Reset the metric state in-place.

update(labels: Array, scores: Array, *, mask: Array | None = None, **_) Self#

Update the mean average precision with a batch of scored items.

Parameters:
  • labels – Relevance labels, shape (..., num_items).

  • scores – Scores for each item, same shape as labels.

  • mask – Binary mask indicating which queries to include.

class flax_metrics.ranking.MeanReciprocalRank(k: int | None = None)#

Mean Reciprocal Rank.

The average of reciprocal ranks of the first relevant item for each query.

See also

This metric is implemented in ir-measures as RR.

Parameters:

k – Number of top items to consider.

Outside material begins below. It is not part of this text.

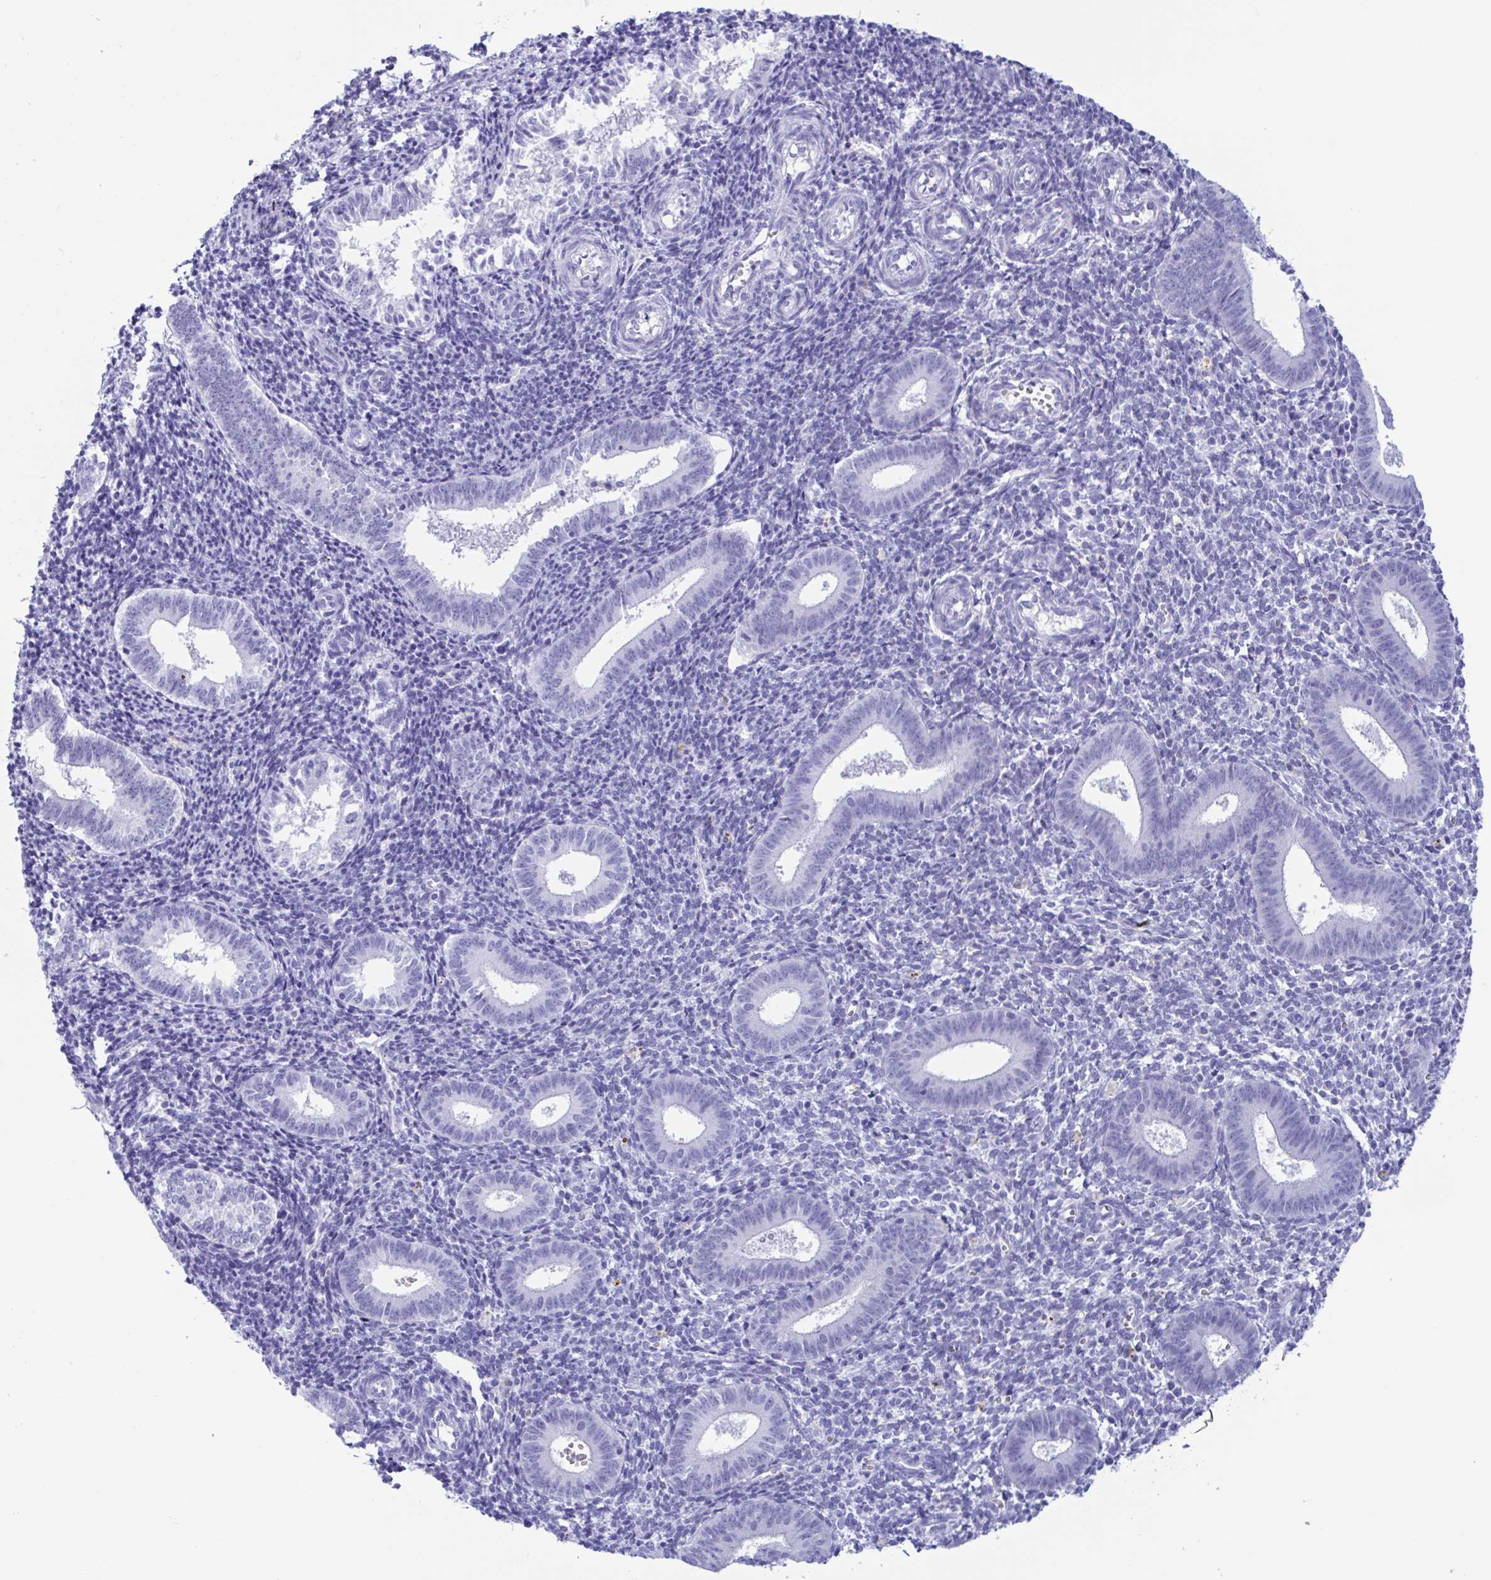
{"staining": {"intensity": "negative", "quantity": "none", "location": "none"}, "tissue": "endometrium", "cell_type": "Cells in endometrial stroma", "image_type": "normal", "snomed": [{"axis": "morphology", "description": "Normal tissue, NOS"}, {"axis": "topography", "description": "Endometrium"}], "caption": "DAB immunohistochemical staining of normal human endometrium reveals no significant staining in cells in endometrial stroma. The staining was performed using DAB to visualize the protein expression in brown, while the nuclei were stained in blue with hematoxylin (Magnification: 20x).", "gene": "ZNF850", "patient": {"sex": "female", "age": 25}}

If None, considers all items.

Example

>>> from jax import numpy as jnp
>>> from flax_metrics import MeanReciprocalRank
>>>
>>> scores    = jnp.array([0.1, 0.4, 0.3, 0.2])
>>> relevance = jnp.array([  1,   0,   0,   1])
>>> metric = MeanReciprocalRank()
>>> metric.update(labels=relevance, scores=scores)
MeanReciprocalRank(...)
>>> metric.compute()  # first relevant at rank 3
Array(0.33333334, dtype=float32)
compute() Array#

Compute and return the mean reciprocal rank.

reset() Self#

Reset the metric state in-place.

update(labels: Array, scores: Array, *, mask: Array | None = None, **_) Self#

Update the mean reciprocal rank with a batch of scored items.

Parameters:
  • labels – Relevance labels, shape (..., num_items).

  • scores – Scores for each item, same shape as labels.

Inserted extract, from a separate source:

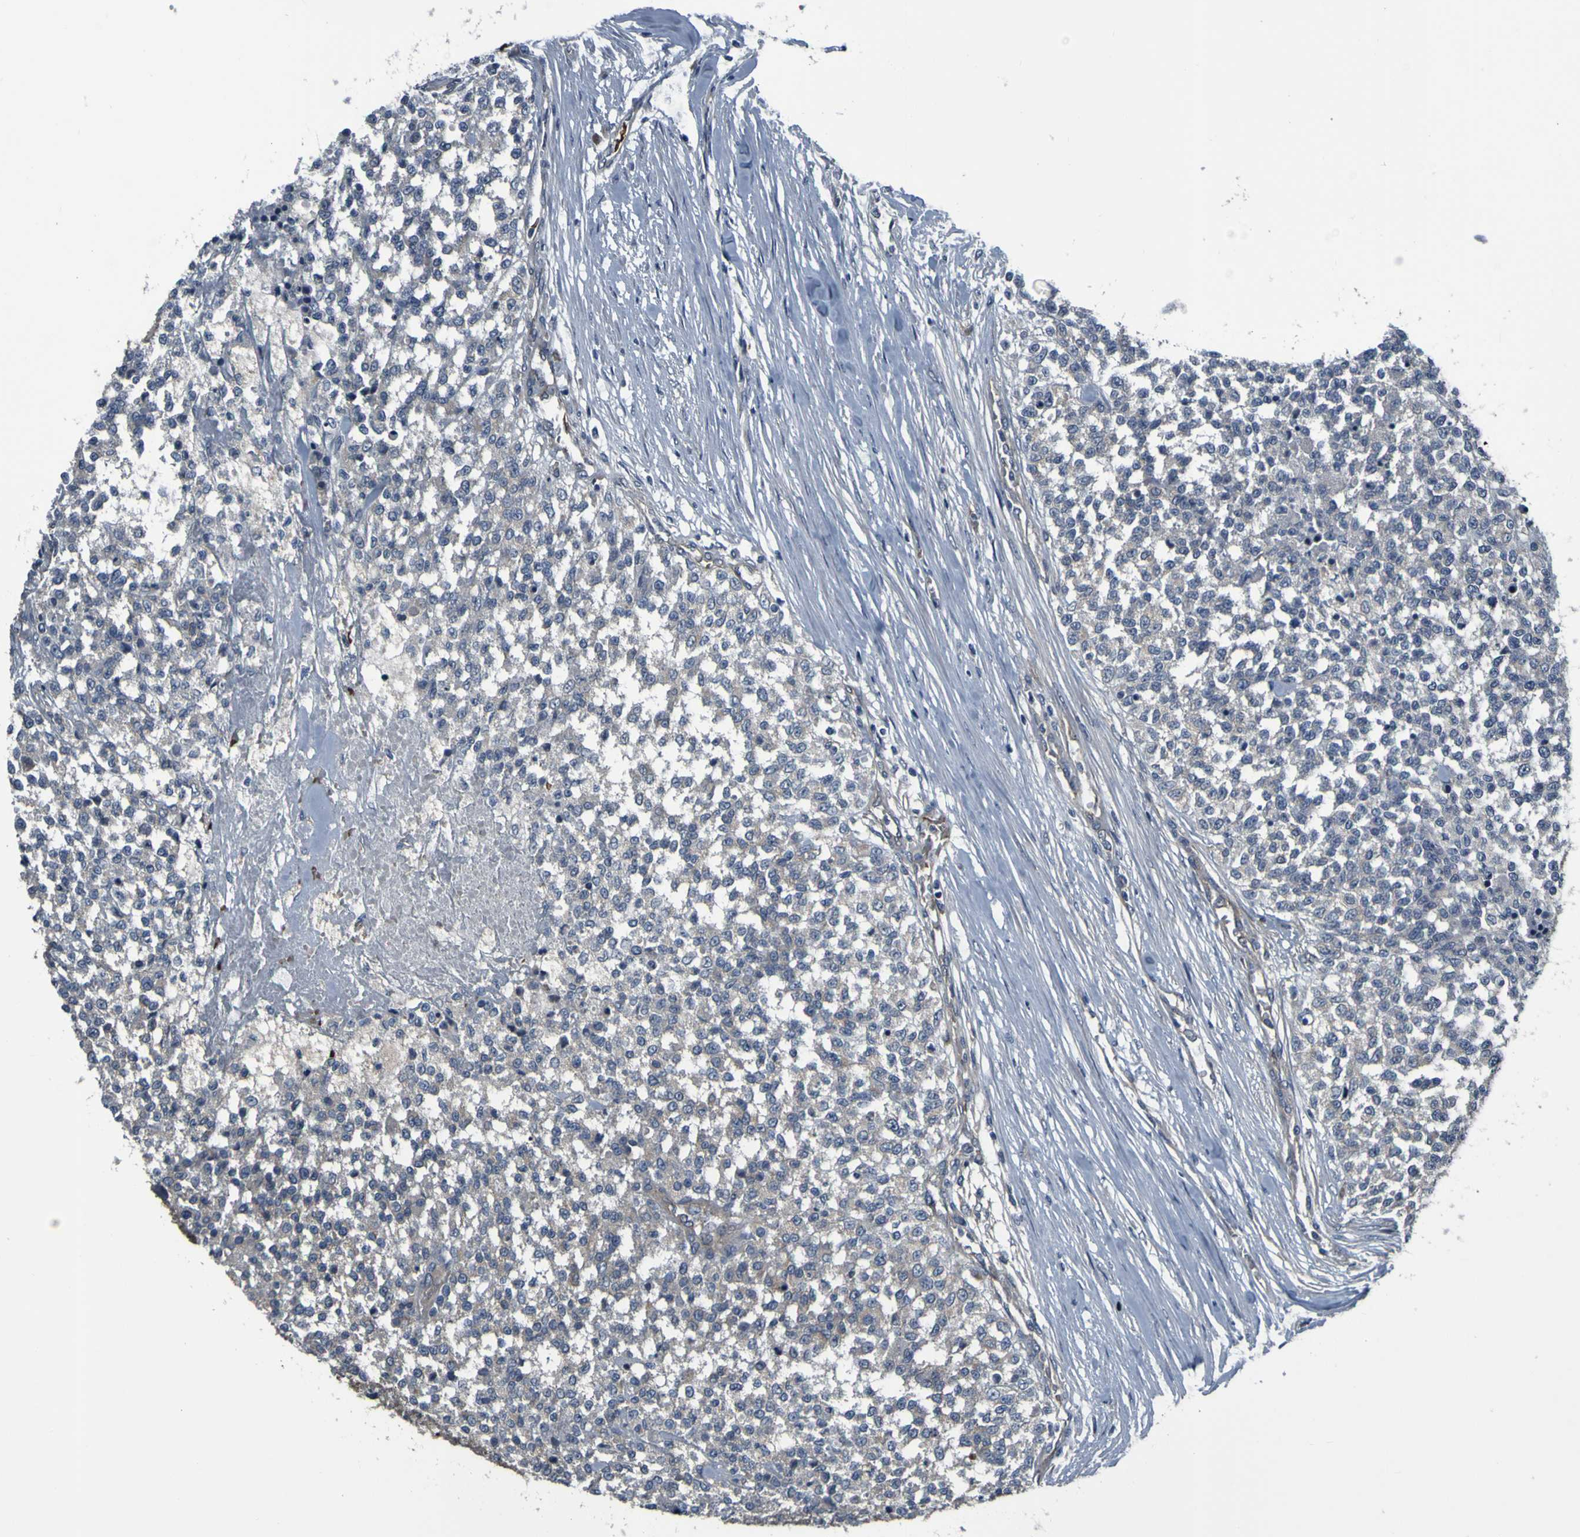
{"staining": {"intensity": "negative", "quantity": "none", "location": "none"}, "tissue": "testis cancer", "cell_type": "Tumor cells", "image_type": "cancer", "snomed": [{"axis": "morphology", "description": "Seminoma, NOS"}, {"axis": "topography", "description": "Testis"}], "caption": "An image of human seminoma (testis) is negative for staining in tumor cells.", "gene": "GRAMD1A", "patient": {"sex": "male", "age": 59}}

  • mask – Binary mask indicating which queries to include.

class flax_metrics.ranking.NDCG(k: int | None = None)#

Normalized Discounted Cumulative Gain.

See also

This metric is implemented in ir-measures as nDCG.

Parameters:

k – Number of top items to consider. If None, considers all items.

Example

>>> from jax import numpy as jnp
>>> from flax_metrics import NDCG
>>>
>>> scores    = jnp.array([0.1, 0.4, 0.3, 0.2])
>>> relevance = jnp.array([  3,   2,   1,   0])
>>> metric = NDCG(k=3)
>>> metric.update(labels=relevance, scores=scores)
NDCG(...)
>>> metric.compute()  # DCG / IDCG
Array(0.5525..., dtype=float32)
compute() Array#

Compute and return the NDCG.

reset() Self#

Reset the metric state in-place.

update(labels: Array, scores: Array, *, mask: Array | None = None, **_) Self#

Update the NDCG with a batch of scored items.

Parameters:
  • labels – Relevance labels (can be graded), shape (..., num_items).

  • scores – Scores for each item, same shape as labels.

  • mask – Binary mask indicating which queries to include.

class flax_metrics.ranking.PrecisionAtK(k: int)#

Precision@K, the fraction of top-k items that are relevant.

See also

This metric is implemented in ir-measures as P.

Parameters:

k – Number of top items to consider.

Example

>>> from jax import numpy as jnp
>>> from flax_metrics import PrecisionAtK
>>>
>>> scores    = jnp.array([0.1, 0.4, 0.3, 0.2])
>>> relevance = jnp.array([  0,   1,   1,   0])
>>> metric = PrecisionAtK(k=2)
>>> metric.update(labels=relevance, scores=scores)
PrecisionAtK(...)
>>> metric.compute()  # top-2 are indices 1, 2 both relevant
Array(1., dtype=float32)
compute() Array#

Compute and return the precision@k.

reset() Self#

Reset the metric state in-place.

update(labels: Array, scores: Array, *, mask: Array | None = None, **_) Self#

Update the precision@k with a batch of scored items.

Parameters:
  • labels – Relevance labels, shape (..., num_items).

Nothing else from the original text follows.